> WHAT TO WORK ON:
Reproduce the text read from each page of the material below, word for word and line by line. Leave out the picture markers.

> THE INPUT:
======

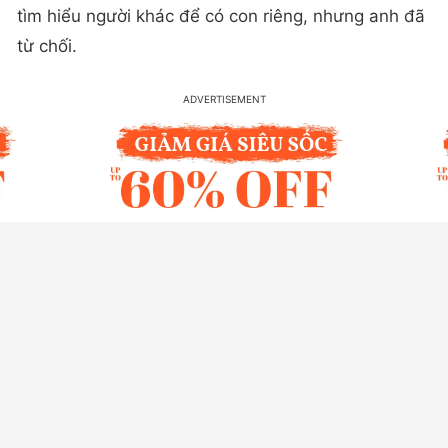
tìm hiểu người khác để có con riêng, nhưng anh đã
từ chối.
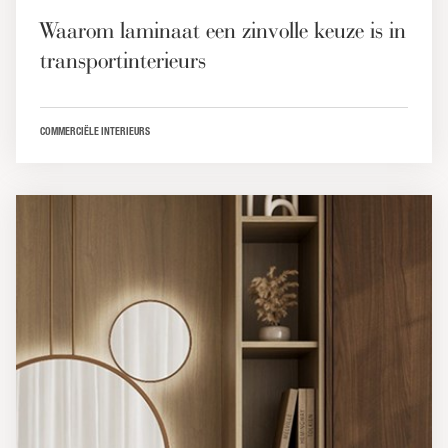
Waarom laminaat een zinvolle keuze is in
transportinterieurs
COMMERCIËLE INTERIEURS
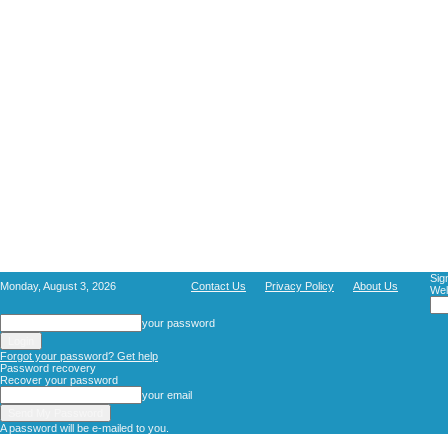
Sig
Monday, August 3, 2026
Contact Us
Privacy Policy
About Us
Wel
your password
Forgot your password? Get help
Password recovery
Recover your password
your email
A password will be e-mailed to you.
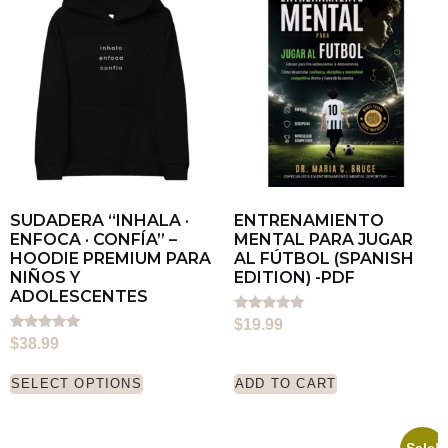
SUDADERA “INHALA ·
ENTRENAMIENTO
ENFOCA · CONFÍA” –
MENTAL PARA JUGAR
HOODIE PREMIUM PARA
AL FÚTBOL (SPANISH
NIÑOS Y
EDITION) -PDF
ADOLESCENTES
Rated
$
19.99
5.00
Rated
$
38.99
out of 5
5.00
out of 5
SELECT OPTIONS
ADD TO CART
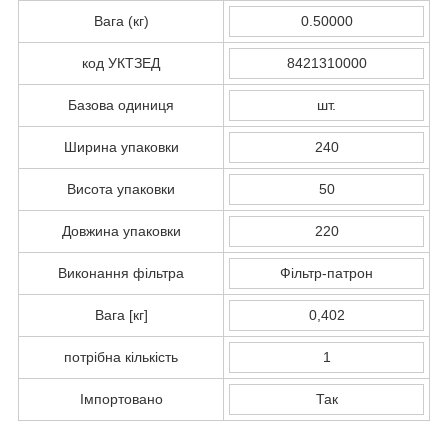
Вага (кг)
0.50000
код УКТЗЕД
8421310000
Базова одиниця
шт.
Ширина упаковки
240
Висота упаковки
50
Довжина упаковки
220
Виконання фільтра
Фільтр-патрон
Вага [кг]
0,402
потрібна кількість
1
Імпортовано
Так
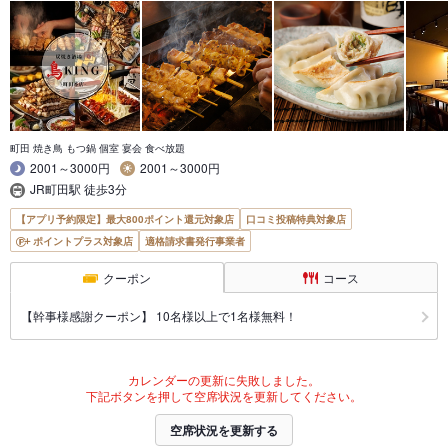
町田 焼き鳥 もつ鍋 個室 宴会 食べ放題
2001～3000円
2001～3000円
JR町田駅 徒歩3分
【アプリ予約限定】最大800ポイント還元対象店
口コミ投稿特典対象店
ポイントプラス対象店
適格請求書発行事業者
クーポン
コース
【幹事様感謝クーポン】 10名様以上で1名様無料！
カレンダーの更新に失敗しました。
下記ボタンを押して空席状況を更新してください。
空席状況を更新する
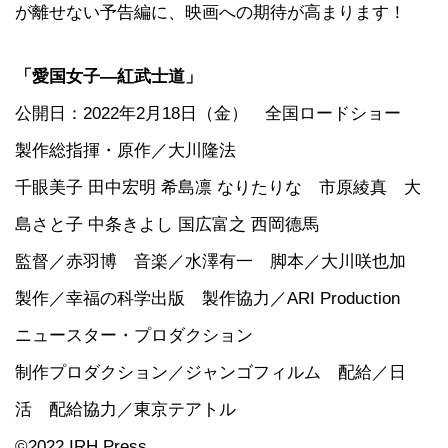
が離せない予告編に、映画への期待が高まります！
「愛国女子―紅武士道」
公開日：2022年2月18日（金） 全国ロードショー
製作総指揮・原作／大川隆法
千眼美子 田中宏明 希島凛 なりたりな 市原綾真 大
島さと子 中条きよし 国広富之 西岡德馬
監督／赤羽博 音楽／水澤有一 脚本／大川咲也加
製作／幸福の科学出版 製作協力／ARI Production
ニュースター・プロダクション
制作プロダクション／ジャンゴフィルム 配給／日
活 配給協力／東京テアトル
©2022 IRH Press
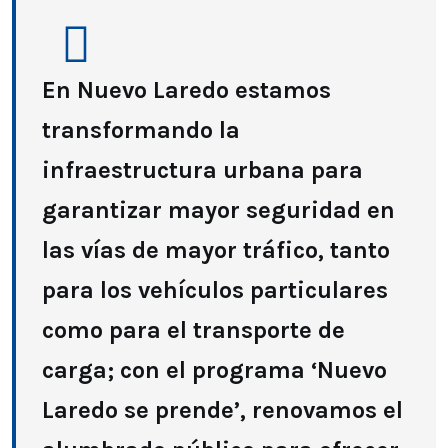
En Nuevo Laredo estamos
transformando la
infraestructura urbana para
garantizar mayor seguridad en
las vías de mayor tráfico, tanto
para los vehículos particulares
como para el transporte de
carga; con el programa ‘Nuevo
Laredo se prende’, renovamos el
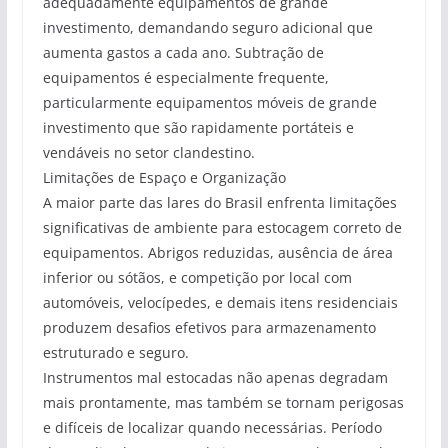
adequadamente equipamentos de grande
investimento, demandando seguro adicional que
aumenta gastos a cada ano. Subtração de
equipamentos é especialmente frequente,
particularmente equipamentos móveis de grande
investimento que são rapidamente portáteis e
vendáveis no setor clandestino.
Limitações de Espaço e Organização
A maior parte das lares do Brasil enfrenta limitações
significativas de ambiente para estocagem correto de
equipamentos. Abrigos reduzidas, ausência de área
inferior ou sótãos, e competição por local com
automóveis, velocípedes, e demais itens residenciais
produzem desafios efetivos para armazenamento
estruturado e seguro.
Instrumentos mal estocadas não apenas degradam
mais prontamente, mas também se tornam perigosas
e difíceis de localizar quando necessárias. Período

======

> SOLVED EXERCISE:
tìm hiểu người khác để có con riêng, nhưng anh đã
từ chối.
Waarom laminaat een zinvolle keuze is in
transportinterieurs
COMMERCIËLE INTERIEURS
Sig
Monday, August 3, 2026
Contact Us
Privacy Policy
About Us
Wel
your password
Forgot your password? Get help
Password recovery
Recover your password
your email
A password will be e-mailed to you.
SUDADERA “INHALA ·
ENTRENAMIENTO
ENFOCA · CONFÍA” –
MENTAL PARA JUGAR
HOODIE PREMIUM PARA
AL FÚTBOL (SPANISH
NIÑOS Y
EDITION) -PDF
ADOLESCENTES
Rated
$
19.99
5.00
Rated
$
38.99
out of 5
5.00
out of 5
SELECT OPTIONS
ADD TO CART
Вага (кг)
0.50000
код УКТЗЕД
8421310000
Базова одиниця
шт.
Ширина упаковки
240
Висота упаковки
50
Довжина упаковки
220
Виконання фільтра
Фільтр-патрон
Вага [кг]
0,402
потрібна кількість
1
Імпортовано
Так
町田 焼き鳥 もつ鍋 個室 宴会 食べ放題
2001～3000円
2001～3000円
JR町田駅 徒歩3分
【アプリ予約限定】最大800ポイント還元対象店
口コミ投稿特典対象店
ポイントプラス対象店
適格請求書発行事業者
クーポン
コース
【幹事様感謝クーポン】 10名様以上で1名様無料！
カレンダーの更新に失敗しました。
下記ボタンを押して空席状況を更新してください。
空席状況を更新する
が離せない予告編に、映画への期待が高まります！
「愛国女子―紅武士道」
公開日：2022年2月18日（金） 全国ロードショー
製作総指揮・原作／大川隆法
千眼美子 田中宏明 希島凛 なりたりな 市原綾真 大
島さと子 中条きよし 国広富之 西岡德馬
監督／赤羽博 音楽／水澤有一 脚本／大川咲也加
製作／幸福の科学出版 製作協力／ARI Production
ニュースター・プロダクション
制作プロダクション／ジャンゴフィルム 配給／日
活 配給協力／東京テアトル
©2022 IRH Press
En Nuevo Laredo estamos
transformando la
infraestructura urbana para
garantizar mayor seguridad en
las vías de mayor tráfico, tanto
para los vehículos particulares
como para el transporte de
carga; con el programa ‘Nuevo
Laredo se prende’, renovamos el
adequadamente equipamentos de grande
investimento, demandando seguro adicional que
aumenta gastos a cada ano. Subtração de
equipamentos é especialmente frequente,
particularmente equipamentos móveis de grande
investimento que são rapidamente portáteis e
vendáveis no setor clandestino.
Limitações de Espaço e Organização
A maior parte das lares do Brasil enfrenta limitações
significativas de ambiente para estocagem correto de
equipamentos. Abrigos reduzidas, ausência de área
inferior ou sótãos, e competição por local com
automóveis, velocípedes, e demais itens residenciais
produzem desafios efetivos para armazenamento
estruturado e seguro.
Instrumentos mal estocadas não apenas degradam
mais prontamente, mas também se tornam perigosas
e difíceis de localizar quando necessárias. Período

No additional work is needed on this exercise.